L’édito de Jean-Marc Sylvestre. Les démissions successives de dirigeants européens sous la pression des marchés, posent une question démocratique.

La démission de George Papandreou, la sortie de Sylvio Berlusconi sont imputables à la pression des marchés. Du coup, pour certains cela représente une atteinte grave aux principes de la démocratie. En théorie, ce n’est pas faux mais ce n’est pas nouveau. C’est vrai en politique et dans l’entreprise depuis longtemps.

Le résultat avant l’élection

Juridiquement, c’est le peuple qui désigne les gouvernants. Les électeurs apportent ou retirent la légitimité du pouvoir. Dans les faits, c’est très différent. José-Luis Zapatero en Espagne va démissionner sous la pression des médias et des rumeurs. George Papandreou en Grèce, démissionne parce que l’Europe toute entière le lui a imposé. Enfin en Italie, Berlusconi s’accroche mais ce sont les marchés financiers qui vont lui couper les vivres et l’obliger à partir. Alors oui, tous les docteurs en démocratie ont des raisons de s’offusquer.
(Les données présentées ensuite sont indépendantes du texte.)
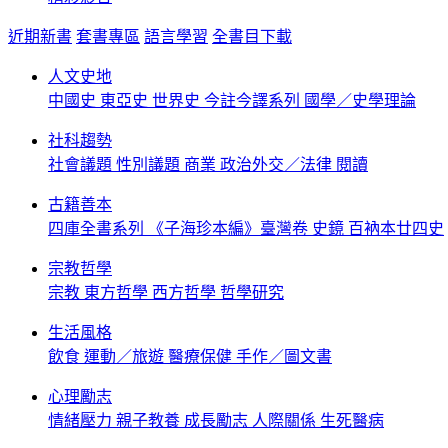
近期新書
套書專區
語言學習
全書目下載
人文史地
中國史
東亞史
世界史
今註今譯系列
國學／史學理論
社科趨勢
社會議題
性別議題
商業
政治外交／法律
閱讀
古籍善本
四庫全書系列
《子海珍本編》臺灣卷
史鏡
百衲本廿四史
宗教哲學
宗教
東方哲學
西方哲學
哲學研究
生活風格
飲食
運動／旅遊
醫療保健
手作／圖文書
心理勵志
情緒壓力
親子教養
成長勵志
人際關係
生死醫病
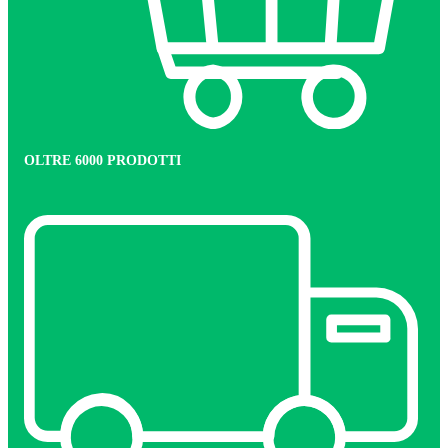
OLTRE 6000 PRODOTTI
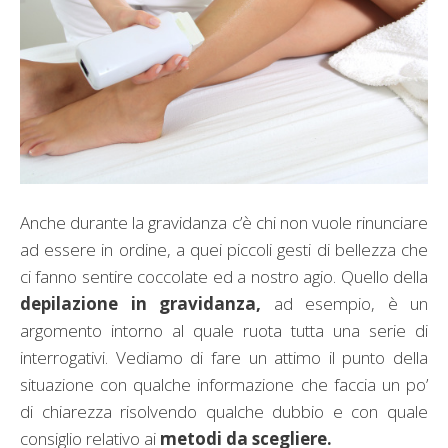
Anche durante la gravidanza c’è chi non vuole rinunciare
ad essere in ordine, a quei piccoli gesti di bellezza che
ci fanno sentire coccolate ed a nostro agio. Quello della
depilazione in gravidanza,
ad esempio, è un
argomento intorno al quale ruota tutta una serie di
interrogativi. Vediamo di fare un attimo il punto della
situazione con qualche informazione che faccia un po’
di chiarezza risolvendo qualche dubbio e con quale
consiglio relativo ai
metodi da scegliere.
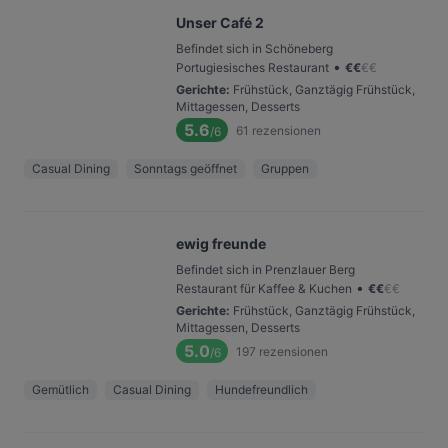
Unser Café 2
Befindet sich in Schöneberg
•
Portugiesisches Restaurant
€
€
€
€
Gerichte
:
Frühstück, Ganztägig Frühstück,
Mittagessen, Desserts
5.6
61
rezensionen
/6
Casual Dining
Sonntags geöffnet
Gruppen
ewig freunde
Befindet sich in Prenzlauer Berg
•
Restaurant für Kaffee & Kuchen
€
€
€
€
Gerichte
:
Frühstück, Ganztägig Frühstück,
Mittagessen, Desserts
5.0
197
rezensionen
/6
Gemütlich
Casual Dining
Hundefreundlich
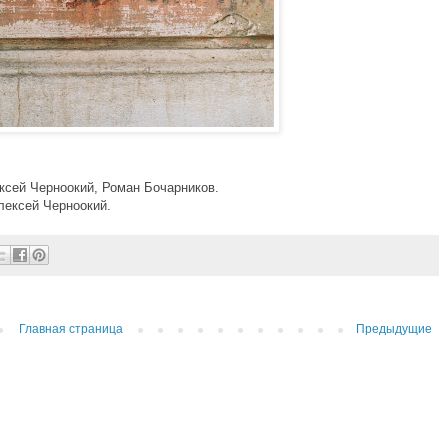
ксей Черноокий, Роман Бочарников.
лексей Черноокий.
Главная страница
Предыдущие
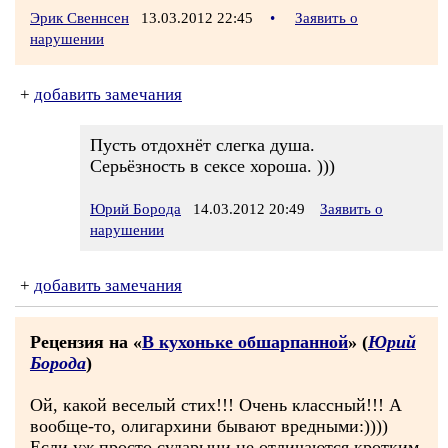
Эрик Свеннсен
13.03.2012 22:45
•
Заявить о
нарушении
+
добавить замечания
Пусть отдохнёт слегка душа.
Серьёзность в сексе хороша. )))
Юрий Борода
14.03.2012 20:49
Заявить о
нарушении
+
добавить замечания
Рецензия на «
В кухоньке обшарпанной
» (
Юрий
Борода
)
Ой, какой веселый стих!!! Очень классный!!! А
вообще-то, олигархини бывают вредными:))))
Если уж просто сударыни не отличаются кротким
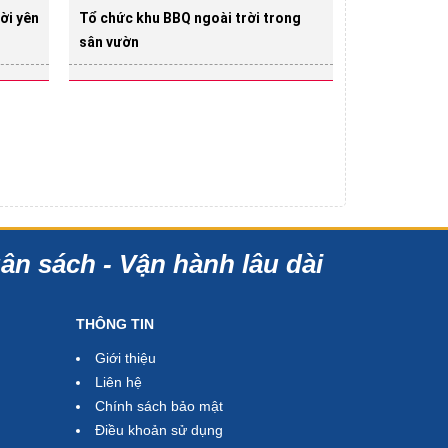
ời yên
Tổ chức khu BBQ ngoài trời trong
sân vườn
gân sách - Vận hành lâu dài
THÔNG TIN
Giới thiệu
Liên hệ
Chính sách bảo mật
Điều khoản sử dụng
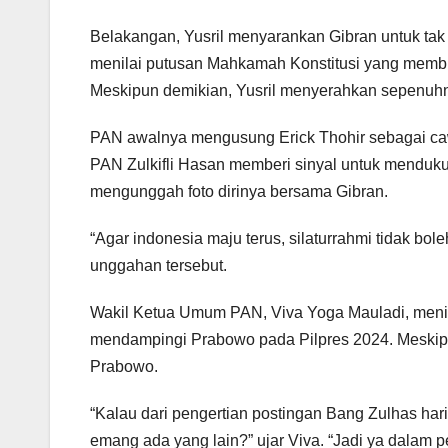
Belakangan, Yusril menyarankan Gibran untuk ta
menilai putusan Mahkamah Konstitusi yang membuk
Meskipun demikian, Yusril menyerahkan sepenuhny
PAN awalnya mengusung Erick Thohir sebagai ca
PAN Zulkifli Hasan memberi sinyal untuk mendukun
mengunggah foto dirinya bersama Gibran.
“Agar indonesia maju terus, silaturrahmi tidak bol
unggahan tersebut.
Wakil Ketua Umum PAN, Viva Yoga Mauladi, menila
mendampingi Prabowo pada Pilpres 2024. Meskip
Prabowo.
“Kalau dari pengertian postingan Bang Zulhas hari i
emang ada yang lain?” ujar Viva. “Jadi ya dalam 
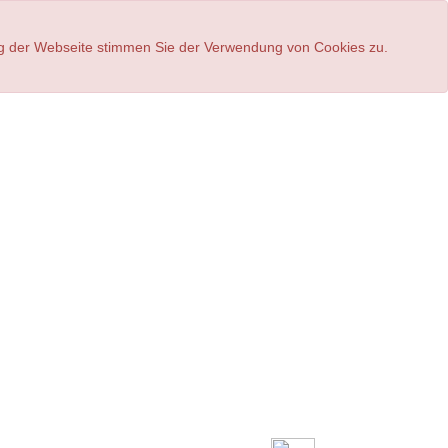
ung der Webseite stimmen Sie der Verwendung von Cookies zu.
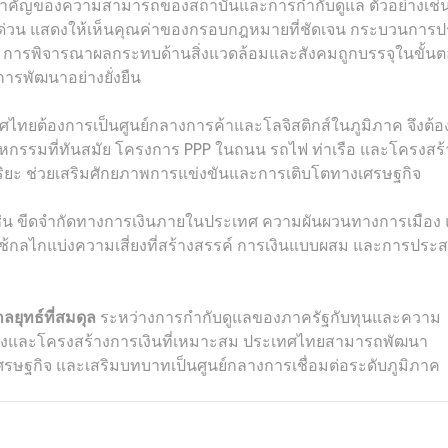
ำคัญของความสามารถของสถาบันและการกำกับดูแล ตัวอย่างเช่
วน แสดงให้เห็นคุณค่าของกรอบกฎหมายที่ชัดเจน กระบวนการป
ด การพิจารณาผลกระทบด้านสิ่งแวดล้อมและสังคมถูกบรรจุในขั้น
ารพัฒนาอย่างยั่งยืน
ศไทยต้องการเป็นศูนย์กลางการค้าและโลจิสติกส์ในภูมิภาค จึงต้
หกรรมที่ทันสมัย โครงการ PPP ในถนน รถไฟ ท่าเรือ และโครงสร้า
ฉริยะ ช่วยเสริมศักยภาพการแข่งขันและการเติบโตทางเศรษฐกิจ
 เช่น ขีดจำกัดทางการเงินภายในประเทศ ความผันผวนทางการเมือง
้กลไกแบ่งความเสี่ยงที่สร้างสรรค์ การเงินแบบผสม และการประ
ลยุทธ์ที่สมดุล
ระหว่างการกำกับดูแลของภาครัฐกับทุนและความ
ยงและโครงสร้างการเงินที่เหมาะสม ประเทศไทยสามารถพัฒนา
รษฐกิจ และเสริมบทบาทเป็นศูนย์กลางการเชื่อมต่อระดับภูมิภาค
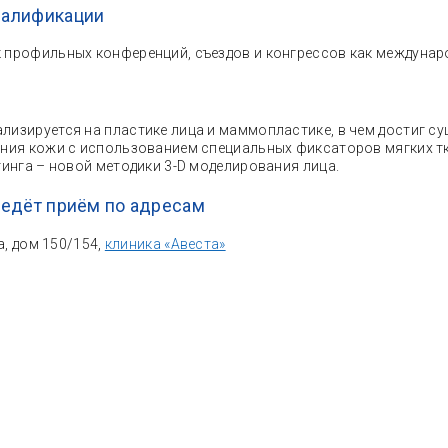
валификации
 профильных конференций, съездов и конгрессов как междунаро
лизируется на пластике лица и маммопластике, в чем достиг су
ия кожи с использованием специальных фиксаторов мягких ткан
инга – новой методики 3-D моделирования лица.
ведёт приём по адресам
а, дом 150/154,
клиника «Авеста»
C’est le même phénomène dans les grandes entreprises. Les patrons qui tiennent leur pouvoir des actionnaires, peuvent le perdre sous la pression des clients, des salariés et des médias. Daniel Bouton, ex-patron de la Société Générale a dû partir après l’affaire Kerviel. Anne Lauvergeon,  a été débarquée d’Areva sous la pression conjuguée de la politique et du corps des mines. Enfin, Thierry Desmarais, l’ex-patron de Total ne s’est jamais relevé de la catastrophe AZF dont il n’était évidemment pas responsable.

Question de crédibilité

Le moteur de ces changements, ce n’est pas le vote ou les résultats. C’est l’appréciation de la crédibilité. Les marchés, les clients et les opinions publiques jugent les responsables exactement comme des agences de notation. Ils jugent les résultats, les promesses et la crédibilité. C’est-à-dire, le comportement, la loyauté, la cohérence, la responsabilité, la morale et l’exemplarité. Quand Nicolas Sarkozy passe son week-end à essayer de résoudre la crise, il gagne en crédibilité. Quand François Hollande signe des autographes à la foire du livre de Brive-la-Gaillarde, il hypothèque sa crédibilité. Autre exemple, personne ne pense aujourd’hui que Berlusconi soit fréquentable.

Alors oui, ça devance parfois le verdict démocratique comme en Grèce. Mais ça le complète aussi très souvent. Les électeurs tout comme les actionnaires ont besoin de loyauté, de vérité et de cohérence. Ce n’est pas nouveau, mais la crise a éliminé les tentations démagogiques et les promesses intenables.